Of course, there is room for argument about what a fair division of burdens in confronting climate change challenges would look like. Some might prioritize historical responsibilities for previous emissions – perhaps going back to the dawn of the industrial revolution, or perhaps just from the time that the problem became widely recognized around 1990. Others would prefer to look forward, and to work from a principle where those possessing the greatest capacity to act shoulder the greatest burdens (as progressive tax systems work in most advanced economies). After all, it seems unconscionable to demand that the poorest of the poor should make sacrifices from their already meager economic prospects to deal with a problem to which they have not contributed.

The original text of the Framework Convention reflects both these concerns for historical responsibility and capacity.

Hugh at COP21 alongside lots of important and clever people.
Certainly, there can and should be robust debate about the status, nature and interpretation of these and other relevant moral principles. None of the above remarks should be seen as definitive. However, the reality remains that on almost any recognizable moral principles, developed countries should be doing vastly more than they are – not only in terms of their own emissions but also in assisting developing countries in their adaptation and mitigation efforts.
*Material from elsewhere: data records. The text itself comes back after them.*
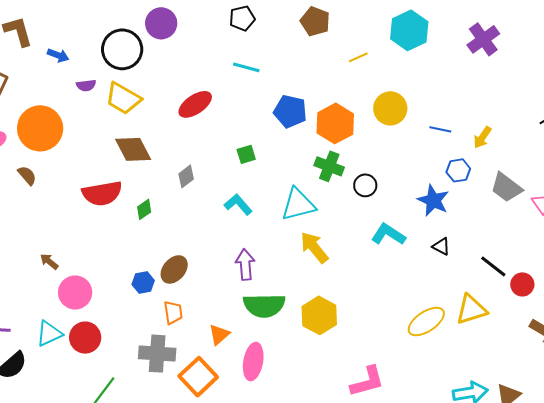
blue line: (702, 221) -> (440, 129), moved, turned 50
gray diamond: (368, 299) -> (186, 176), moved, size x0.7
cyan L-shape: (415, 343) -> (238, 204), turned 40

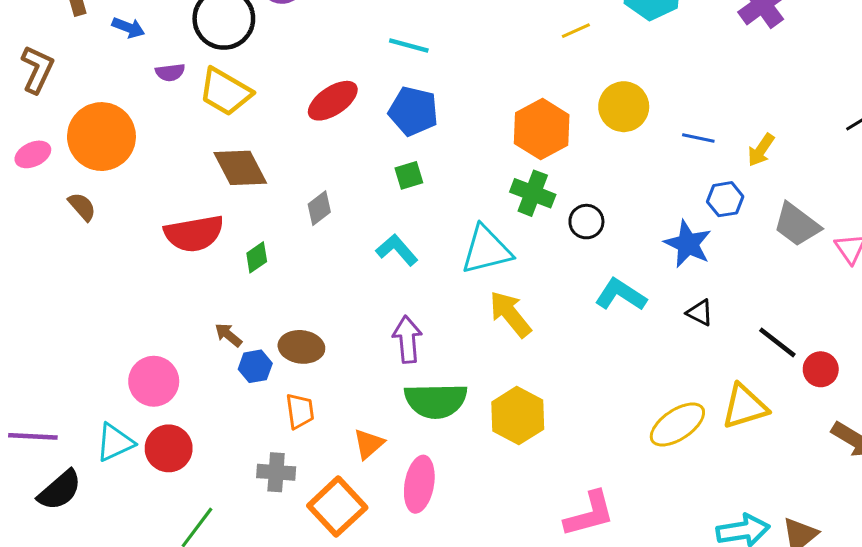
blue pentagon: (290, 111) -> (413, 111), moved
brown arrow: (49, 261) -> (228, 335), moved
brown ellipse: (174, 269) -> (301, 347), turned 56
gray cross: (157, 354) -> (276, 472), size x0.7

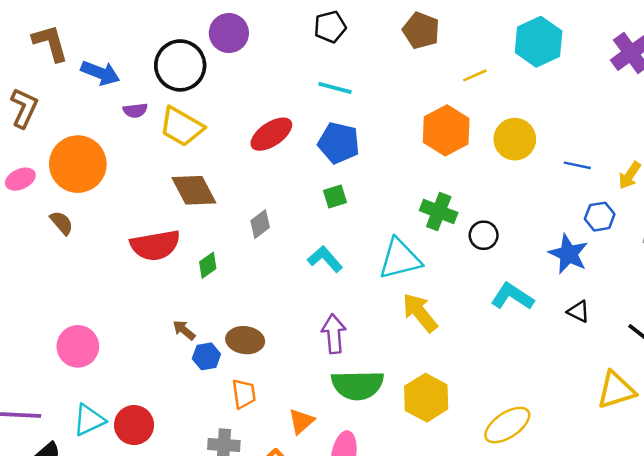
blue arrow: (128, 28) -> (100, 73), size x1.4
orange hexagon: (542, 129) -> (446, 130), moved
pink circle: (154, 381) -> (78, 346), moved
yellow ellipse: (677, 425) -> (507, 425), moved

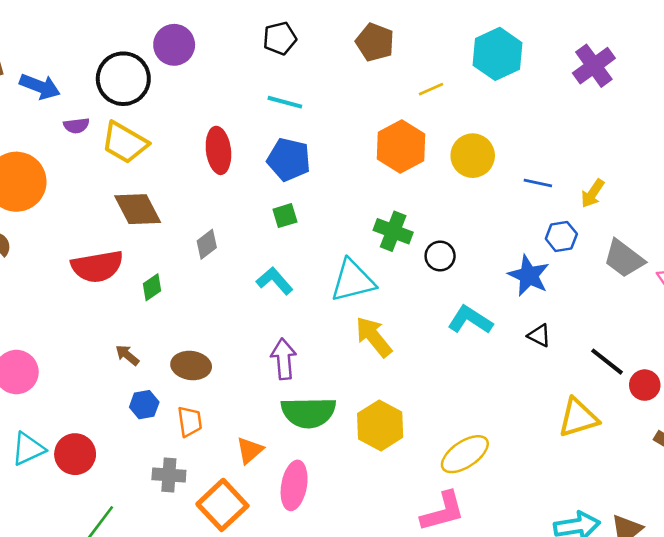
red ellipse: (271, 134) -> (218, 150), turned -63
blue hexagon: (206, 356) -> (144, 405), moved

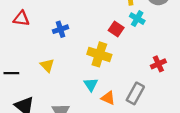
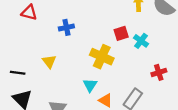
cyan cross: (137, 19) -> (141, 41), moved
red square: (116, 29) -> (121, 33), turned 32
black line: (11, 73) -> (18, 73), moved

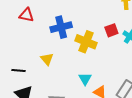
blue cross: (66, 27) -> (61, 27), size x1.5
yellow cross: (102, 57) -> (86, 42), moved

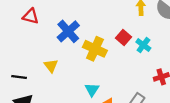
blue cross: (61, 27) -> (68, 31), turned -30
red square: (111, 30) -> (123, 38), turned -32

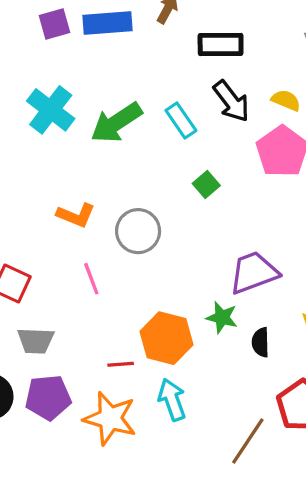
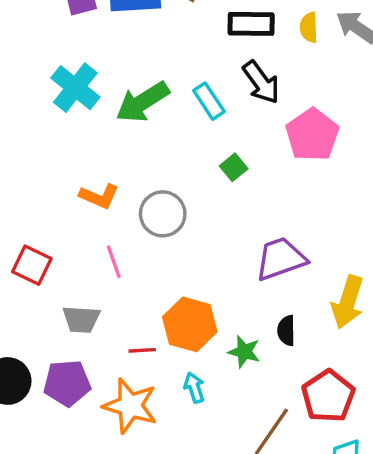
yellow semicircle: (286, 100) -> (309, 27), moved, turned -116
green star: (222, 317) -> (244, 352), moved
gray trapezoid: (36, 341) -> (81, 319), moved
cyan arrow: (172, 400) -> (194, 388), size x0.7

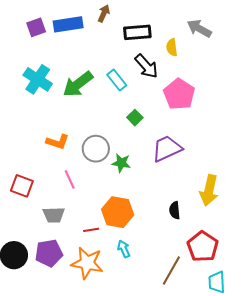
yellow semicircle: (309, 27) -> (172, 47), moved
purple trapezoid: (281, 259) -> (167, 149), moved
green star: (244, 352) -> (121, 163), moved

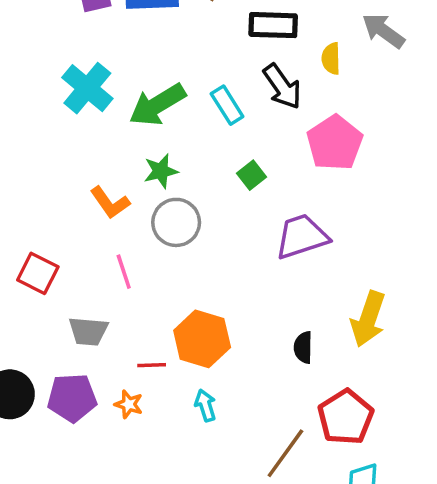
orange L-shape: (58, 142) -> (110, 203), turned 30
green star: (121, 163) -> (161, 171), moved, turned -30
orange star: (87, 263) -> (129, 404), moved, size x0.5

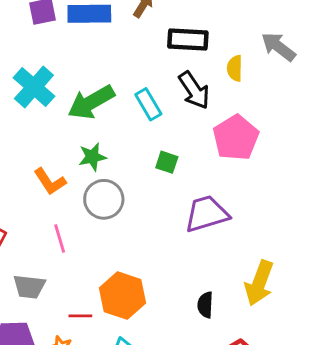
green square: (252, 175) -> (167, 162), turned -35

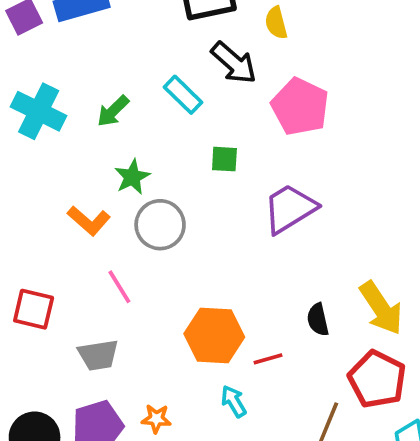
green arrow: (91, 102) -> (113, 111), size x0.6
yellow arrow: (259, 283) -> (381, 308), moved, turned -39
red line: (80, 316) -> (268, 359), moved

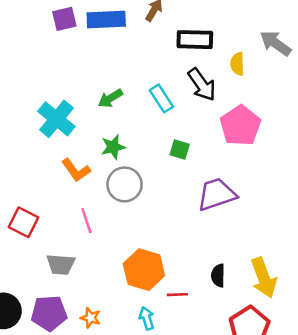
cyan cross: (39, 111) -> (56, 119), moved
The recent Civil Society Review of country’s NDCs graphically shows this. It allows readers to select from an array (an ‘equity band’) of moral principles, and to give those principles different interpretations and prioritizations. And it shows that even the edge of the equity band that is most favourable to developed countries imposes far greater financial burdens than any of them have yet acknowledged. (My country, Australia, scores woefully on even the most generous parameters available. See also the Climate Action Tracker’s report on Australia.)

Reasonable transparency and differentiation

All of this might give the impression that the developing countries are entirely on the side of the angels. But the moral arguments cut both ways. The G77+China group continues to insist that the dividing line between developed and developing countries was set by the Annexes of the 1992 Convention. But moral principles of responsibility and capacity must attend to the realities at any point in time – such as the realities of China’s enormous economic growth and ensuing carbon emissions over recent decades.  

So too, if developed countries are morally required to part with vast sums of money, then developing countries need to acknowledge that such funds come attached with powerful duties of accountability and transparency. As obligations for finance grow in significance for the Paris Agreement, so must responsibilities for governance.


Neither of these sets of duties – for developing and developed countries alike – will be easy for duty-bearers to stomach. But in the face of a challenge as great as climate change, the need for a moral perspective has never been greater.



2 comments:

Unknown said...

I agree with these observations. Civil society needs leaders to encourage ethical and moral reflection on national climate change policies. It looks like nations will be required after Paris to submit new commitments every five years,
Donald Brown.

William said...

Totally agree. These 2 questions should be the starting point: ‘What if everyone followed the same policy we are employing?’ and ‘How would we feel about this policy if another state was imposing such risks upon us?’

To my mind it seems pretty obvious that we should determine the amount of emissions per capita that can be allowed and then ensure each state converges to that.